Thank you for clarifying my imprecise wording.
I think I now understand where my terminology was misleading. I was mixing syntactic context (parser level) with semantic context (translation level).
A small experiment made the distinction clearer to me:

\version "2.26.0"
\paper {
  \key c \major
}

There is no parser error here. The syntax is accepted, but semantically the command has no effect because there is no suitable context/translator consuming the generated key-change-event.

On the other hand:

\version "2.26.0"
\score {
  \key c \major c'
}

produces an error. My current understanding is that this happens because the parser accepts a music expression in \score, but the structure created here does not match the expected grammar.

Interestingly:

\version "2.26.0"
\score {
  \key c \major
}

is accepted, which suggests that the parser is mainly concerned with syntactic validity and not whether the resulting Music expression will later have a meaningful translation.

So my original mistake was assuming from the user perspective that a command like \key inside a \paper block would be a syntax error. From LilyPond's architecture this is not necessarily true.

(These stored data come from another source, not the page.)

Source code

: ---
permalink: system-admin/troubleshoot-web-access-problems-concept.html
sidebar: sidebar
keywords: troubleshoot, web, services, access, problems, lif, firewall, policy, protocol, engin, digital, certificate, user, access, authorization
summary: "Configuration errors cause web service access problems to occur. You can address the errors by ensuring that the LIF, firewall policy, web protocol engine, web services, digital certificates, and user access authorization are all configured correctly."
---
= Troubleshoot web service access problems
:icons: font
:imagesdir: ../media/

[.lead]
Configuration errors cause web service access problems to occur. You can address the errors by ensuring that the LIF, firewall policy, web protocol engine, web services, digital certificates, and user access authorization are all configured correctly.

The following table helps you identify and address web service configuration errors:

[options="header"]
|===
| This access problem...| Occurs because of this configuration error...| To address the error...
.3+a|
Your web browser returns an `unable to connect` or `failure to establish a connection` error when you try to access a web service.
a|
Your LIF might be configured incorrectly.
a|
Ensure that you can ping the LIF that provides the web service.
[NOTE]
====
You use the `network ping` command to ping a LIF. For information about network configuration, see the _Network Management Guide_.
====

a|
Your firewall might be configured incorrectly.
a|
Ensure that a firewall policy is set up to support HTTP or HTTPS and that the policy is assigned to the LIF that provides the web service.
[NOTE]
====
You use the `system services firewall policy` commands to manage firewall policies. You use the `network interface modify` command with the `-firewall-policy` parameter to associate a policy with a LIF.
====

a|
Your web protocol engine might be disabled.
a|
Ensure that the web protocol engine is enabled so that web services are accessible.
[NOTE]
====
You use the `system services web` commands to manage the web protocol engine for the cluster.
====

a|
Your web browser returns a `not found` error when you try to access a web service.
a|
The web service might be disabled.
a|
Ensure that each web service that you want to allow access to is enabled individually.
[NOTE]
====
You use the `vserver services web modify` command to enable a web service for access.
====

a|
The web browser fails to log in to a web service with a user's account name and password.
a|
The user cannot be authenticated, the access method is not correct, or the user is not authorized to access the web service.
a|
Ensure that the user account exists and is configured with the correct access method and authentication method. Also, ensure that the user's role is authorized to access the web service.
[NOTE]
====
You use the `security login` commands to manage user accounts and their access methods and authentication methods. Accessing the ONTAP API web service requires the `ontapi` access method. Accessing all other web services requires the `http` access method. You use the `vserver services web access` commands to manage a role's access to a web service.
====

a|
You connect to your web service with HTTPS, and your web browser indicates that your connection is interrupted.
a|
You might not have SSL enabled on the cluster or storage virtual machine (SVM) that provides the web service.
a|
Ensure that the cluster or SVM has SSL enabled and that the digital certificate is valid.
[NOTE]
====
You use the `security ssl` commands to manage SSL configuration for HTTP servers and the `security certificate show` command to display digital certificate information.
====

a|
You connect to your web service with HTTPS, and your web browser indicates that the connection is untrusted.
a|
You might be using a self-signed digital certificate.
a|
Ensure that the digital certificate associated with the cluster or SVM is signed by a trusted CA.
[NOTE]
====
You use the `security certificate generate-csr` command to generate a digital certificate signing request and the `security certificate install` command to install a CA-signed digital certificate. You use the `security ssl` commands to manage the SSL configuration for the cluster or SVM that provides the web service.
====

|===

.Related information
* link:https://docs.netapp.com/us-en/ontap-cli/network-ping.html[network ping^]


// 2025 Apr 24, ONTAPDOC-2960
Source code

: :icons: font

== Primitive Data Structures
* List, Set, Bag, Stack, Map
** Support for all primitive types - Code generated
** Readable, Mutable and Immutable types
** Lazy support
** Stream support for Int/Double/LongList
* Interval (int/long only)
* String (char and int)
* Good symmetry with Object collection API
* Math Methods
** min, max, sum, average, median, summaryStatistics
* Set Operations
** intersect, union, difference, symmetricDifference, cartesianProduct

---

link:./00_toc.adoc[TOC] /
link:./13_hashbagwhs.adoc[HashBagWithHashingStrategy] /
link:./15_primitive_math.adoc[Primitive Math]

My goal is therefore not to replace or reproduce the parser, but to provide semantic assistance in the editor. For example:

* lexical highlighting: "is this a known command?"
* syntactic highlighting: "can LilyPond parse this?"
* semantic highlighting/linting: "does this Music expression make sense in the current context?"

Ideally, the editor could distinguish errors where LilyPond cannot parse the file from cases where the file parses successfully but the resulting Music expression cannot be meaningfully translated.

My current experiments suggest that introspection of the Music objects generated by LilyPond may allow extracting some of this information automatically.

Regarding:

defaultKey = \key a \major

I would not expect this to be a problem for the editor. I would store the identifier "defaultKey" as a definition and provide navigation (e.g. jumping to the definition with F2). The remaining question is how to represent the semantic information of the expression after the `=` sign.